I recently looked at a dataset that has thousands of unusable occurrence records.
To at least partly protect the identity of the data publisher I won’t name them here. (No, it wasn’t the Natural History Museum (UK), my usual go-to source for Horrible Data Examples.)
It took some time to contact what I might call a publisher’s representative. The dataset had gone through multiple hands, something like this:
(1) Original compiler > (2) project personnel > (3) IPT personnel
What was missing in this pipeline was an assignment of responsibility.
(1) might be assumed to be responsible for dataset quality but didn’t check what they produced.
(2) might be assumed to be responsible for project data quality but didn’t check what (1) passed on.
(3) might be assumed to be responsible for what goes on the IPT but didn’t check what (2) passed on.
After harvesting the dataset from the IPT, GBIF processed the dataset and flagged the error that made those thousands of records unusable. However, GBIF has long made it clear that it isn’t responsible for data content:
GBIF Secretariat provides a publication framework for biodiversity data, but is neither the owner nor custodian of such data, and therefore is not responsible for the actual content served by Data Publishers.
I don’t know whether (3), (2) or (1) noticed the GBIF flags in the dataset. Even if they did, they aren’t obliged to fix any errors flagged by GBIF, and GBIF won’t stop harvesting datasets from the same publishers in future if the existing errors aren’t fixed. The flags are there for data users.
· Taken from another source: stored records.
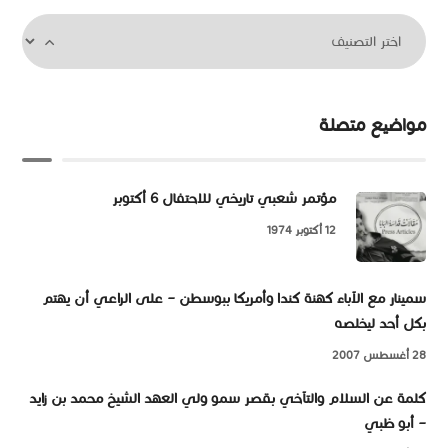
مواضيع متصلة
مؤتمر شعبي تاريخي للاحتفال 6 أكتوبر
12 أكتوبر 1974
سمينار مع الآباء كهنة كندا وأمريكا ببوسطن – على الراعي أن يهتم
بكل أحد ليخلصه
28 أغسطس 2007
كلمة عن السلام والتآخي بقصر سمو ولي العهد الشيخ محمد بن زايد
– أبو ظبي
Those “might be assumed” statements above are meaningless, because in the contemporary world of biodiversity data there is no formal responsibility for data content. Compilers, data managers and IPT personnel don’t suffer penalties for sharing unusable data, and don’t get rewarded for fixing data problems.
This isn’t a technical problem, it’s a social or management one. What solutions are available?